> THE PROBLEM
Can you output, unchanged, every line of the material from its very first line through the line holding "collection date: 1921-08-20", inclusive?

Data lines:
----
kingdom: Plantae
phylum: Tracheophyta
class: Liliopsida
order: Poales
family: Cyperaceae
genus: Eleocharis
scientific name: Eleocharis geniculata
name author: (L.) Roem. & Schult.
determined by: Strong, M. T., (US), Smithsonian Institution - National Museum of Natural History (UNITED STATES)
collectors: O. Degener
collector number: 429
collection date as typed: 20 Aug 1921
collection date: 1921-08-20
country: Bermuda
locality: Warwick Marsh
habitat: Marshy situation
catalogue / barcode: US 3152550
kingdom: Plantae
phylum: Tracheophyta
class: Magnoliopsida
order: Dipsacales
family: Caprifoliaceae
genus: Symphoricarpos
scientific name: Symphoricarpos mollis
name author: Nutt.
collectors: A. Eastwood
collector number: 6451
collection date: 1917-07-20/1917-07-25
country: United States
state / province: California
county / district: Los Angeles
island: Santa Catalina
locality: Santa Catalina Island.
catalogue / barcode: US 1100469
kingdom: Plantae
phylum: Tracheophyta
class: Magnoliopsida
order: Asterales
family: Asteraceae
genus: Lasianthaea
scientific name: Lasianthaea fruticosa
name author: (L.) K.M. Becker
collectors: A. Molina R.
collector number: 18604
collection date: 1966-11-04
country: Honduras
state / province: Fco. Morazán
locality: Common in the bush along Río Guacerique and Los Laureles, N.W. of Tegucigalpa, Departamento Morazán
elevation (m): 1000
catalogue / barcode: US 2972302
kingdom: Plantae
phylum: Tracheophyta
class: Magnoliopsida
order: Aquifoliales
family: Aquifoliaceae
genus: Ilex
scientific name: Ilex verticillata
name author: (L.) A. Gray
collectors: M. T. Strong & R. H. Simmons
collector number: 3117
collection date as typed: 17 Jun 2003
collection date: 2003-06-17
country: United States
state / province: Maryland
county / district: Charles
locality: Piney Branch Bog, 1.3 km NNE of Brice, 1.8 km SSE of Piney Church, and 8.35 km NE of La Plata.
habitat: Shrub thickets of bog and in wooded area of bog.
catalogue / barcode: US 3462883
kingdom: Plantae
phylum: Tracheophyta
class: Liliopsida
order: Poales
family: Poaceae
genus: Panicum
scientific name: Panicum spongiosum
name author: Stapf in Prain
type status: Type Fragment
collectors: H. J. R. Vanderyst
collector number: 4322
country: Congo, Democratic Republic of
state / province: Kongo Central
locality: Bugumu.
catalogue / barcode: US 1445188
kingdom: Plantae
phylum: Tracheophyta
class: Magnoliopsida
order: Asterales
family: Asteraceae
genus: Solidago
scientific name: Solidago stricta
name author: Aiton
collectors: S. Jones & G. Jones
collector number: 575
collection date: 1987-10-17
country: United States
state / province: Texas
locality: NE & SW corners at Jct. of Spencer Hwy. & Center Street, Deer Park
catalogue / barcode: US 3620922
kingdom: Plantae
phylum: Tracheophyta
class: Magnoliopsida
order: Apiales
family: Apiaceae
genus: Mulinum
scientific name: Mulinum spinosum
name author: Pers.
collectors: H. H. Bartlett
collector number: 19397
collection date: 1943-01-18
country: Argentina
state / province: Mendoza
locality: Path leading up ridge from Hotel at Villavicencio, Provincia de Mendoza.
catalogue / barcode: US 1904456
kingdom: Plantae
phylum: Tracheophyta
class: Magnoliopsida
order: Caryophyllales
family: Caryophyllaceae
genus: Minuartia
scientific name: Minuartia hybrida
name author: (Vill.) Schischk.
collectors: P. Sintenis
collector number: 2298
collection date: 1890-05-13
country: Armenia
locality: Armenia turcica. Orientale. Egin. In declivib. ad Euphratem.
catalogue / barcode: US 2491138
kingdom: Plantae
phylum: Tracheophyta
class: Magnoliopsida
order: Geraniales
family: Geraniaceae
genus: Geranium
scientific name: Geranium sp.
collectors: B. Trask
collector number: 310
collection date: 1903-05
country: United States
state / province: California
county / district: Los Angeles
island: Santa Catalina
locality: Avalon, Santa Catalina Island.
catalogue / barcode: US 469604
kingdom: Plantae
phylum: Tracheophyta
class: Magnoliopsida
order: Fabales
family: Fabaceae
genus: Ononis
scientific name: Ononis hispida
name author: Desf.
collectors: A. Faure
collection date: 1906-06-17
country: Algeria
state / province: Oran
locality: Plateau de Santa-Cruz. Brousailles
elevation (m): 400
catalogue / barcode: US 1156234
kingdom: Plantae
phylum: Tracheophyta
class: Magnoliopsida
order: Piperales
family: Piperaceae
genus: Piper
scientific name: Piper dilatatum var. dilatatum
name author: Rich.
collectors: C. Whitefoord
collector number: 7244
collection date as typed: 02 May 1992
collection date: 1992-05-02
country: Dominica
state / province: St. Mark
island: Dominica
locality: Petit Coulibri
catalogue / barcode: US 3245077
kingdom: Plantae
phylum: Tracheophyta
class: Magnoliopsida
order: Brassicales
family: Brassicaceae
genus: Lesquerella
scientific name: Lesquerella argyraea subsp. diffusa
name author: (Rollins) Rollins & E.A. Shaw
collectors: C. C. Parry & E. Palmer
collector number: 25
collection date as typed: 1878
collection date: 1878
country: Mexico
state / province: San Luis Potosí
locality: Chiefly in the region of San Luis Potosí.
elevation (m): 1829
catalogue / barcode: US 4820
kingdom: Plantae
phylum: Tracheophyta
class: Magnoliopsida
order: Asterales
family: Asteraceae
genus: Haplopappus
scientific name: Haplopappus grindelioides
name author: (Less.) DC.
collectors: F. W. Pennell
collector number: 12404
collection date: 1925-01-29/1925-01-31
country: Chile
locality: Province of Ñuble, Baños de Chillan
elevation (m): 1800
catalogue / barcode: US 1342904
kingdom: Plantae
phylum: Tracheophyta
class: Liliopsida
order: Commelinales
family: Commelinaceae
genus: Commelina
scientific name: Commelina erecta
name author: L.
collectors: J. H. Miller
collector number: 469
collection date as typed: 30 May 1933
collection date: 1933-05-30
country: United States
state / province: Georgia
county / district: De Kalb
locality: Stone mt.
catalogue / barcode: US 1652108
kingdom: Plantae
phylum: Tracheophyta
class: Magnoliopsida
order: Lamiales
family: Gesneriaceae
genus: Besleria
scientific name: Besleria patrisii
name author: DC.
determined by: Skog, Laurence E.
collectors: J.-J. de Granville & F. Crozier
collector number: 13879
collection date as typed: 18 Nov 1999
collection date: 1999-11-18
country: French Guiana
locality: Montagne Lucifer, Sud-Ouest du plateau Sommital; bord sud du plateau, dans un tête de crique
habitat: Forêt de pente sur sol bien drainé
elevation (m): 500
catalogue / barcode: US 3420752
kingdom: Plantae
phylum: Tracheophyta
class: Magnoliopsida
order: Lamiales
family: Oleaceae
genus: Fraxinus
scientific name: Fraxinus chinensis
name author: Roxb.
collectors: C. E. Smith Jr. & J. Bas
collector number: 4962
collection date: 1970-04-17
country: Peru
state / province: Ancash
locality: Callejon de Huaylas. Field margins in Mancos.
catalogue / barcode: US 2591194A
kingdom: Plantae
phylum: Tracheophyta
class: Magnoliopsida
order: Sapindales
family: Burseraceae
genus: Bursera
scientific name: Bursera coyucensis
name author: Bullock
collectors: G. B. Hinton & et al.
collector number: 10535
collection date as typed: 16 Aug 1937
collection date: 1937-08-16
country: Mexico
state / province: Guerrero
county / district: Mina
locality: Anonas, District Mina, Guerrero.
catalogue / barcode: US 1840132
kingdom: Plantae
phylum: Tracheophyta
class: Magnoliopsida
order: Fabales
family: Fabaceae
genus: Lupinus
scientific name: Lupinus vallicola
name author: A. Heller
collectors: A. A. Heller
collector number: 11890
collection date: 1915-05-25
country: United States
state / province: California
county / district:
----
> RESULT OF THE EXERCISE
kingdom: Plantae
phylum: Tracheophyta
class: Liliopsida
order: Poales
family: Cyperaceae
genus: Eleocharis
scientific name: Eleocharis geniculata
name author: (L.) Roem. & Schult.
determined by: Strong, M. T., (US), Smithsonian Institution - National Museum of Natural History (UNITED STATES)
collectors: O. Degener
collector number: 429
collection date as typed: 20 Aug 1921
collection date: 1921-08-20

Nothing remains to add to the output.